38% of webpages that existed in 2013 are no longer accessible a decade later
Code reuse, mirroring, and copyright
- Disagreement on whether you can mirror useful code from random websites to GitHub.
- One view: license “depends,” but small snippets for educational/archival purposes likely fall under fair use (in the U.S.), and much code is closer to “idea” than “expression.
- Counterpoints:
- Fair use is an after-the-fact legal defense, not a shield.
- Many jurisdictions don’t have fair use at all; in some (e.g., Germany) mirroring could clearly be infringement.
- Safest route is to follow the explicit license or just keep private copies.
Ephemerality vs preservation (“feature or bug”)
- Some argue disappearance is good: forgetting is healthy, storage and attention are finite, and we shouldn’t try to fight entropy.
- Others push back: rediscovering lost scientific/cultural knowledge is costly; future historians and archaeologists benefit from “store everything,” including mundane content (analogy to Sumerian clay-tablet trash heaps).
- Debate over “worthy content”: highly subjective; we can’t predict what will matter in 100–10,000 years.
- Moral angle: if disappearance is treated as a “feature,” who decides what vanishes, especially when data is in private platforms or behind paywalls?
Archiving practices and tools
- Strong praise for the Internet Archive; several commenters donate and use it heavily, but worry about its legal exposure.
- Many now save local copies (PDF, MHTML, SingleFile, Epub) instead of merely bookmarking.
- Tools mentioned: ArchiveBox, Linkwarden, bookmarklets that auto-save to Wayback, browser extensions, self-hosted link archives.
- Some post their site content to public Git repos so others can mirror or rebuild it.
Technical causes of decay
- Dynamic and database-backed sites are fragile: code rot, dependency changes, CVEs, framework deprecations, and unmaintained APIs kill sites even if the HTML would still work.
- Static sites on stable hosting (e.g., S3, GitHub Pages, plain HTML) are seen as the most durable.
- TLS, server maintenance, and costs of commercial hosting contribute to short lifetimes; domains lapsing is common.
Centralization, walled gardens, and discoverability
- Widespread shift from independent sites/forums to Facebook pages, Instagram, Reddit, and Discord:
- Small businesses often use Facebook as their only presence; people without accounts are excluded or discouraged.

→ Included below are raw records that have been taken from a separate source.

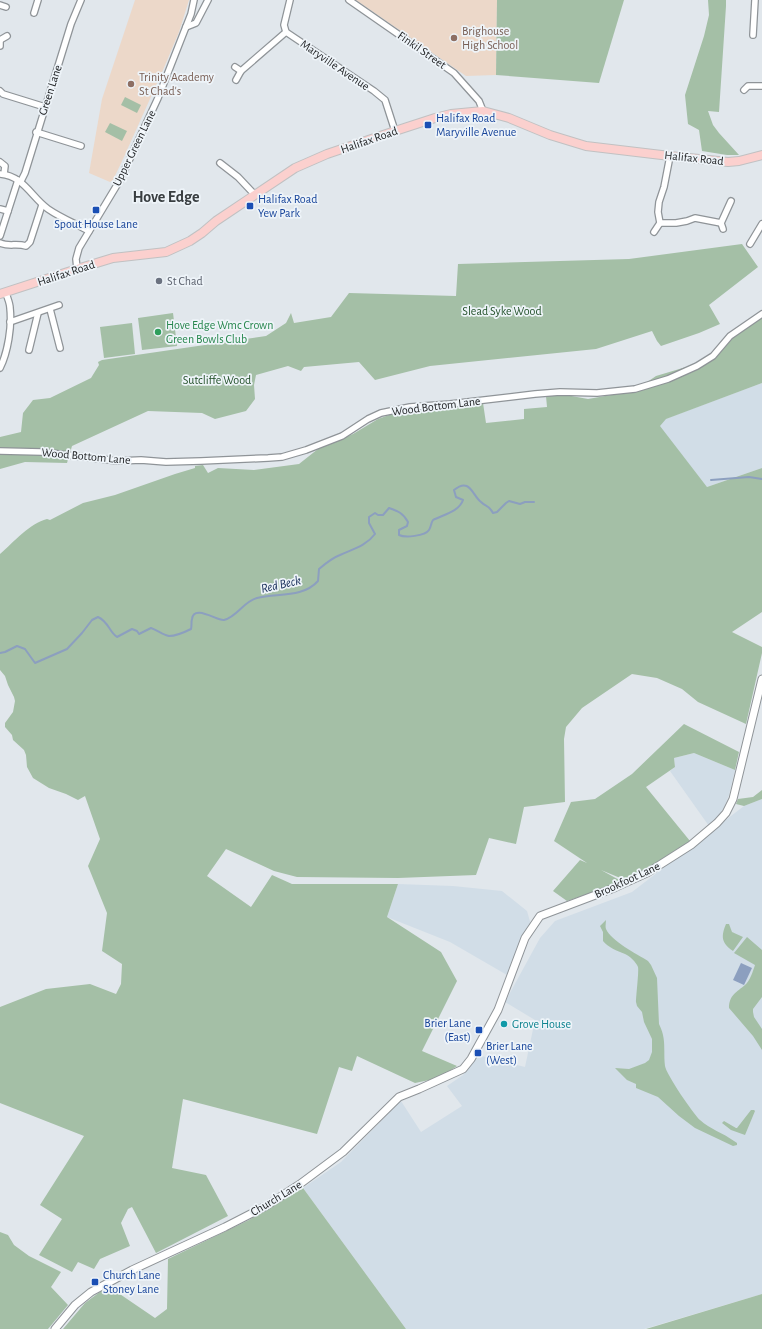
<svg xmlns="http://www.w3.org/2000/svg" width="762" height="1329" font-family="'Alegreya Sans',sans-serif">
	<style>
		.built { fill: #d1dde7 }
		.education { fill: #ecd8c9 }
		.green { fill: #a4bfa6 }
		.water { fill: #8c9fbf }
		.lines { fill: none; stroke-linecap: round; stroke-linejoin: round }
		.stream { stroke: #8c9fbf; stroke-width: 2 }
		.minor-casing { stroke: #8f9498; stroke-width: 8 }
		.tertiary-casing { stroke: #8f9498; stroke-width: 9 }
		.primary-casing { stroke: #c1c1c2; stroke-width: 10 }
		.minor { stroke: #fff; stroke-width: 5.5 }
		.tertiary { stroke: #fff; stroke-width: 7 }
		.primary { stroke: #fbd0ce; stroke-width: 8 }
		.education-dot { fill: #8d6e63; stroke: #eef4f9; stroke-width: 1.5 }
		.transit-dot { fill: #1a4fb4; stroke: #eef4f9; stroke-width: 1.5 }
		.worship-dot { fill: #6b7280; stroke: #eef4f9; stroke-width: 1.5 }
		.leisure-dot { fill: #2e9e5b; stroke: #eef4f9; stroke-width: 1.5 }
		.culture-dot { fill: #0f9aa8; stroke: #eef4f9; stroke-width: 1.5 }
		.labels { text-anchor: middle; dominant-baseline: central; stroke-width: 3.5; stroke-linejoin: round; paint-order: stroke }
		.education-label { font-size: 12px; fill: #785e54; stroke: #eef4f9; text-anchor: start }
		.street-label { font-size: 12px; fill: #212325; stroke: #eef4f9 }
		.transit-label { font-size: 12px; fill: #164399; stroke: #eef4f9; text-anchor: start }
		.worship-label { font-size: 12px; fill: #5b616d; stroke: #eef4f9; text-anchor: start }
		.park-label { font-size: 12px; fill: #214f28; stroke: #eef4f9 }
		.leisure-label { font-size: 12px; fill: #27864d; stroke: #eef4f9; text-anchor: start }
		.culture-label { font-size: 12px; fill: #0d838f; stroke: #eef4f9; text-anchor: start }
		.water-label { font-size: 13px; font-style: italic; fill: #162d58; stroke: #eef4f9 }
		.district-label { font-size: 16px; font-weight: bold; fill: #393e41; stroke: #eef4f9 }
	</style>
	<rect width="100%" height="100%" fill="#e1e7ec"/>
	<!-- built -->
	<g class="built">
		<path d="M762 383V468L707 487 659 426 665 419Z"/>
		<path d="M694 753 735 770 729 795 724 807 717 819 709 826 670 771 675 767 674 758Z"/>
		<path d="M762 799V1294L644 1329H406L303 1188 341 1162 401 1101 421 1132 462 1106 447 1086 463 1075 478 1055 525 1067 535 1020 505 1002 540 938 555 921 632 892 744 806Z"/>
		<path d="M398 884 453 886 502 891 527 911 531 925 507 975 450 942 387 917Z"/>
	</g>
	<!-- education -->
	<g class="education">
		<path d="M135 0H189L179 32 163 70 123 159 113 180 110 182 89 173 102 99Z"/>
		<path d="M356 0H497L496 75 466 76Z"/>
	</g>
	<!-- green -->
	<g class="green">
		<path d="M497 0H624L599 83 496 75Z"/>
		<path d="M708 0H726V6L719 112 708 111 713 125 719 133 739 155H727L702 151 699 130 688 124 685 95 704 36 709 15Z"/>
		<path d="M125 97 141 105 137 113 121 105Z"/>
		<path d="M110 123 127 131 122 141 105 132Z"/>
		<path d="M742 244 758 267 709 305 720 324 699 333 661 346 657 341 652 331 596 349 430 366 375 380 359 362 304 367 301 371 288 366 256 375 254 385 255 399 246 411 215 419 202 413 148 411 72 446 67 463 25 462 0 469V437L21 432 23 413 33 400 50 398 91 378 99 365 98 362 102 360 266 336 286 323 291 313 294 323 331 317 349 293 456 296 458 264 629 259Z"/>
		<path d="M173 313 177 346 142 350 138 318Z"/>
		<path d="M762 317V383L666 419 660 426 707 487 762 468V612L732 632 762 647V653L746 724 698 702 682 689 657 678 632 674 582 708 566 727 564 739 565 802 524 807 516 844 489 838 476 875 398 878 297 877 274 871 226 849 207 876 251 907 272 875 292 884H398L387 917 441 952 457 981 422 1051 457 1066 439 1078 415 1083 357 1056 352 1071 339 1067 317 1134 183 1099 172 1168 206 1175 228 1216 156 1253 132 1207 128 1209 121 1223 130 1246 100 1259 94 1269 78 1262 72 1272 39 1255 62 1219 40 1205 84 1136 0 1103V1007L46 989 90 984 116 994 121 984 122 964 102 951 107 913 88 866 100 839 85 796 78 800 66 794 49 788 33 778 27 767 26 755 24 750 13 740 12 735 5 727V723L13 712 15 701 14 697 8 685 5 676 0 670V554C14 542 30 523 47 519L50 520 83 503 115 495 175 474 195 468V466L203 465 208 473 218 468 254 470 299 464 318 449 353 434 378 419 403 410 449 408 483 403 486 423 524 419V409L547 407 546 396 566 395 588 399 634 391 656 376 696 364Z"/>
		<path d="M132 323 135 354 104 358 100 327Z"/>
		<path d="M684 724 739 752 735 770 694 753 674 758 675 767 646 787 690 841 643 871 625 880 601 870 623 882 567 901 553 891 580 860 587 863 554 841 571 802 595 799 632 774Z"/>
		<path d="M762 790V799L744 806 736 804 738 799 753 797Z"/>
		<path d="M606 920C606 923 605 926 606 929 611 941 637 954 648 961L651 965 657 978 659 1024C667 1040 663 1050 665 1066 666 1074 694 1115 700 1120 710 1129 723 1133 734 1141L737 1143V1145L733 1146 695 1128 679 1116 658 1097 636 1088V1084L627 1080 615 1068 629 1069 645 1063 649 1060 652 1052V1039L644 1022 642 1012 637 1006 636 1002C636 996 639 971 638 967 636 962 630 956 625 954 617 951 608 947 603 941V932L600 926Z"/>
		<path d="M726 924H729L732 932 743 937 733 951C721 943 721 936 726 924Z"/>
		<path d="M747 937 762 950V997L753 1009V1012L754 1017 762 1029V1050L753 1036 729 1008C729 995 737 992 745 985 750 981 753 971 755 965L734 953Z"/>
		<path d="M751 1110H754L755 1111 745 1135 731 1130 722 1123 724 1121 736 1128H737Z"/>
		<path d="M303 1188 406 1329H63L85 1303 108 1286 155 1318 167 1309 168 1259 249 1220Z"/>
		<path d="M0 1232 8 1235 14 1245 29 1256 61 1272 51 1287 68 1305 48 1329H0Z"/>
		<path d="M762 1294V1329H644H646Z"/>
	</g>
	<!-- water -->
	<path class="water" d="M741 963 752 968 744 985 733 980Z"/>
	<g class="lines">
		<!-- stream -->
		<g class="stream">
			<path d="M711 480 749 477 762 479"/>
			<path d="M0 653 5 652 17 646 25 649 35 663 67 649 82 633 92 620 98 617C109 622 109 632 117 637L132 629 137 631 139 634 151 628C157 630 163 635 169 636 177 636 185 632 191 629 192 625 191 622 192 619 194 604 217 621 224 620 237 617 244 601 257 598 277 593 303 598 318 581L319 569C326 563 332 558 340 555 353 549 366 546 375 534L369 523V517L375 513 378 515H383L389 508C398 511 403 513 408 522L407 526 399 530V535C405 538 425 536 429 530 431 527 431 523 433 520 442 515 459 512 463 500L456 497 454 490C470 477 472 495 481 502 486 507 489 505 493 513L497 512 506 503 509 501 520 504 525 502H534"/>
		</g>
		<defs>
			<g id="minor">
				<path d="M290 0 284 25 286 32 374 91 385 100 395 131"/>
				<path d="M349 0 454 73 479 101 483 111"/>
				<path d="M0 5 6 7"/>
				<path d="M34 13 38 0"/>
				<path d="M186 27 196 23 208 0"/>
				<path d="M753 35 755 0"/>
				<path d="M0 40 7 36"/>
				<path d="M0 40V46"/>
				<path d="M235 67 241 71"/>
				<path d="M236 80 241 71 286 32"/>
				<path d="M744 90 748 86H762"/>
				<path d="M0 91 3 94 45 107"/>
				<path d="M36 132 81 146"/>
				<path d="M0 162 5 166 4 174"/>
				<path d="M220 163 238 177 255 195"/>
				<path d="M0 174C24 176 31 197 48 209 61 218 76 224 89 231"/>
				<path d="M21 181 25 173 71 24 81 0"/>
				<path d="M0 209 8 211"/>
				<path d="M660 223H676L687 221 695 218 721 223"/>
				<path d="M723 229 721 223 731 201"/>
				<path d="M654 232 660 223 658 212 659 202 664 187 670 156"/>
				<path d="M0 236 18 180"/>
				<path d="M0 243C9 247 16 243 26 246L30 242 42 205"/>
				<path d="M750 244 762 224"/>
				<path d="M77 269 76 259 79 248 120 180 158 98 191 14 194 0"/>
				<path d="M50 309 60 348"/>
				<path d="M10 322 59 305"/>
				<path d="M29 350 38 313"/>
				<path d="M0 368C8 352 12 326 10 308 10 303 7 297 6 293"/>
				<path d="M0 451 42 452 118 461 141 460 166 462 201 461 268 458 282 457 306 450 342 436 368 419 381 413 410 407 450 404 535 394 560 392 597 393 635 389 668 379 697 366 713 356 730 336 762 314"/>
			</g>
			<path id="tertiary" d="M55 1329 75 1305 91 1292 132 1270 225 1227 266 1206 300 1184 343 1152 399 1097 419 1089 463 1069 471 1059 498 1010 525 938 540 916 614 888 647 873 691 845 717 823 726 813 733 799 762 679"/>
			<path id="primary" d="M0 294 77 269 113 258 166 252 190 241 202 233 216 221 295 168 327 154 395 131 435 118 451 114 483 111 509 118 550 135 586 146 670 156 728 162 739 161 762 155"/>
		</defs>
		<!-- minor casing -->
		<use href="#minor" class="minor-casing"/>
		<!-- tertiary casing -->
		<use href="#tertiary" class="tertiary-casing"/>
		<!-- primary casing -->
		<use href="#primary" class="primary-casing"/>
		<!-- minor -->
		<use href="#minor" class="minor"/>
		<!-- tertiary -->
		<use href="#tertiary" class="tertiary"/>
		<!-- primary -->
		<use href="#primary" class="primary"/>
	</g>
	<!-- markers -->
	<g class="education-dot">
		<circle cx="454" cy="38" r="4"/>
		<circle cx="131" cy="84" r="4"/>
	</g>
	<g class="transit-dot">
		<rect x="424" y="121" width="8" height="8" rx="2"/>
		<rect x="246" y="202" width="8" height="8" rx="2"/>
		<rect x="92" y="206" width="8" height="8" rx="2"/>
		<rect x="475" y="1026" width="8" height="8" rx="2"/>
		<rect x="474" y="1049" width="8" height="8" rx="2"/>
		<rect x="91" y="1278" width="8" height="8" rx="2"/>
	</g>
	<circle class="worship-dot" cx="159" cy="281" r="4"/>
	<circle class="leisure-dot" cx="158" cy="332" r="4"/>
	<circle class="culture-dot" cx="504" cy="1024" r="4"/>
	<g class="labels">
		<!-- education labels -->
		<g class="education-label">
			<text x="462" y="31">Brighouse<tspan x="462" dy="14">High School</tspan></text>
			<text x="139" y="77">Trinity Academy<tspan x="139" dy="14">St Chad's</tspan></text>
		</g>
		<!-- street labels -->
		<g class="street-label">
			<text transform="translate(422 50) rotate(35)">Finkil Street</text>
			<text transform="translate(335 65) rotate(34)">Maryville Avenue</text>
			<text transform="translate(50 90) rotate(-72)">Green Lane</text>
			<text transform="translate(369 140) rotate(-19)">Halifax Road</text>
			<text transform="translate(134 148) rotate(-64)">Upper Green Lane</text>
			<text transform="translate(694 158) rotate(6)">Halifax Road</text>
			<text transform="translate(66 273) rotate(-18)">Halifax Road</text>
			<text transform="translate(436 406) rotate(-7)">Wood Bottom Lane</text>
			<text transform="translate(86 456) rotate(5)">Wood Bottom Lane</text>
			<text transform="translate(627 880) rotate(-25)">Brookfoot Lane</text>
			<text transform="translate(276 1198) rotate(-31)">Church Lane</text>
		</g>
		<!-- transit labels -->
		<g class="transit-label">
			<text x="436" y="118">Halifax Road<tspan x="436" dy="14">Maryville Avenue</tspan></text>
			<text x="258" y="199">Halifax Road<tspan x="258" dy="14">Yew Park</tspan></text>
			<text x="96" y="224" text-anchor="middle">Spout House Lane</text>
			<text x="471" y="1023" text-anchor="end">Brier Lane<tspan x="471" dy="14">(East)</tspan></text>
			<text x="486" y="1046">Brier Lane<tspan x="486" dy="14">(West)</tspan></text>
			<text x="103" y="1275">Church Lane<tspan x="103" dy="14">Stoney Lane</tspan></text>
		</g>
		<!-- worship labels -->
		<g class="worship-label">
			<text x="167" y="281">St Chad</text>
		</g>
		<!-- park labels -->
		<g class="park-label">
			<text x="502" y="311">Slead Syke Wood</text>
			<text x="217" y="380">Sutcliffe Wood</text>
		</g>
		<!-- leisure labels -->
		<g class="leisure-label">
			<text x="166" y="325">Hove Edge Wmc Crown<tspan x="166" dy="14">Green Bowls Club</tspan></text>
		</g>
		<!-- culture labels -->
		<g class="culture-label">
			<text x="512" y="1024">Grove House</text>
		</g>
		<!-- water labels -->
		<g class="water-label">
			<text transform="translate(281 585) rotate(-13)">Red Beck</text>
		</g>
		<!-- district labels -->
		<g class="district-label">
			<text x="166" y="197">Hove Edge</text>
		</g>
	</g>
</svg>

- Forums and niche communities move to private or semi-private groups/Discords; information becomes harder to search, index, or archive.
- Mixed views:
- Some lament the loss of an open, diverse “Web 1.0” and the burying of high-signal hobbyist content.
- Others welcome semi-closed spaces: knowledge stays within communities, less exposed to scraping, SEO spam, and large ML models.
How bad is 38%, and what is lost?
- Some are surprised the number isn’t higher, given business churn and hobby sites dying.
- Others see “62% still alive” as still troubling, especially for references in Wikipedia, news, government sites, and niche resources (e.g., immigration forums).
- Recognition that search engines increasingly surface SEO-heavy or “content farm” material, while older, high-quality but inactive sites sink or vanish.
- Several respondents have already taken old content offline intentionally, sometimes explicitly because of AI scraping concerns.